Jean Shinoda Bolen, in her wonderful book Crones Don’t Whine, notes that ‘to be a crone is about inner development, not outer appearance’. She writes of the Crone as a potential,
much like an inherent talent, that needs to be recognized and practiced in order to develop. This wise presence in your psyche will grow, once you trust that there is a crone within and begin to listen. Then in the quiet of your own mind, pay attention to her perceptions and intuitions and act upon them. Crone qualities are the distinguishing features by which a crone (as a woman or an archetype) can be known.
As I embrace my own season of the Crone, I have been exploring and considering what Crone qualities I would wish to make manifest in my life. These include
compassion without the illusion and sentiment of youth
self-knowledge balanced with self-compassion
Jean Shinoda Bolen’s list has an earthy practicality that offers some useful guidance.

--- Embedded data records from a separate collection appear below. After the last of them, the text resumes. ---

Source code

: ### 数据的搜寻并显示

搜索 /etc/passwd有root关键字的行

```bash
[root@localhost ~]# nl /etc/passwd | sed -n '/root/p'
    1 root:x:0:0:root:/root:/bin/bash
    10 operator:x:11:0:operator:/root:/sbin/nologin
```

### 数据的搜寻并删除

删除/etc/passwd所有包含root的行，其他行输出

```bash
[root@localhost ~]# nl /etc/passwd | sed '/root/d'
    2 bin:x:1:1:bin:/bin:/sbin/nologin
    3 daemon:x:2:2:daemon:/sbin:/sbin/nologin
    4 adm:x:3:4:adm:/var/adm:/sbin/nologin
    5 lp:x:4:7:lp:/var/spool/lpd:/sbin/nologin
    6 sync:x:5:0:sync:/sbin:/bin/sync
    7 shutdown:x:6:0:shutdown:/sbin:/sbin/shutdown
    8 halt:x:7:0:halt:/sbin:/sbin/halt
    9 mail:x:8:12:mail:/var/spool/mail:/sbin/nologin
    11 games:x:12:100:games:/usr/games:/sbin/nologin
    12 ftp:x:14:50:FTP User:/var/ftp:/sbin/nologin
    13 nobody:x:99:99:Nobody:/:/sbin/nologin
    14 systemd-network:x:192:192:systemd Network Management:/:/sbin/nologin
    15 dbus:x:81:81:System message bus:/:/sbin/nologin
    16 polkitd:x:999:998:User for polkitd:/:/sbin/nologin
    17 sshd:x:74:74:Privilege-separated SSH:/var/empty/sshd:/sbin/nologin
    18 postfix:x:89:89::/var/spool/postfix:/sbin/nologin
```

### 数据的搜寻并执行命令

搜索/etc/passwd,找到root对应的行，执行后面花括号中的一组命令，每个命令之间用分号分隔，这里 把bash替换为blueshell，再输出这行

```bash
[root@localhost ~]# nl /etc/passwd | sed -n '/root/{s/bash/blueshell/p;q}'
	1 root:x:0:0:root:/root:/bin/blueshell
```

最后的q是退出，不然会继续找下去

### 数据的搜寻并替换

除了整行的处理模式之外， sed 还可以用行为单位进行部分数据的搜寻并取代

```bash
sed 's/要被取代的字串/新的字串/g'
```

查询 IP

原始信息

She says Crones
don’t whine and don’t indulge their whining inner child;
are juicy – and what makes life juicy is being deeply involved in life;
have green thumbs – they nurture growth, weed well, prune and build strong boundaries;
trust what they know in their bones – they transform their bad experiences into wisdom and embrace mystery;
meditate in their fashion, developing heartfulness and nurturing inner life;
are fierce about what matters to them – a crone is a woman who has found her voice;
choose the path with heart, understanding that choosing one path means giving up another;
speak the truth with compassion, increasingly knowing when to speak and what to say;
listen to their bodies, responding to their needs and hearing the underlying messages between the emotional and physical body;
improvise, adapting to change;
don’t grovel – for approval, love, acceptance;
laugh together, the deep belly laughs that come from a well of feeling;
savor the good in their lives, knowing how fortunate they are still to be alive.
It takes a woman with an understanding of two of the most basic of human needs to evolve into a modern Crone. Those needs are connection and community.
She suggests that it is only with an understanding of connection that wisdom can have an impact and goes on to define the role of modern Crone:
. . . This is an amazing time to embrace your inner Crone. More than ever the world needs the comfort and certainty that wisdom and experience from a life well lived can give. The voice of expertise and mastery combined with the sageness of maturity and wisdom assures us that there is hope. We need these enlightened guides to bring us safely into the future. That is the role of the new modern Crone.
What a challenge!
Meditating today, I remembered the sense of metamorphosis as I emerged from the stage of maiden to mother. I had a vivid image of pouring all the learning, the experiences, the insights from my life into a great cauldron set amongst the flames and brewing an elixir of transfiguration. I was aware of the Crone as the most powerful embodiment of the feminine, freed from earlier responsibilities and constraints, connected to mystery and a kind of primal wildness.
I am excited to embrace the season of the Crone, to discover in myself its potential and consciously to recognize and practice those ways of being that manifest it most fully.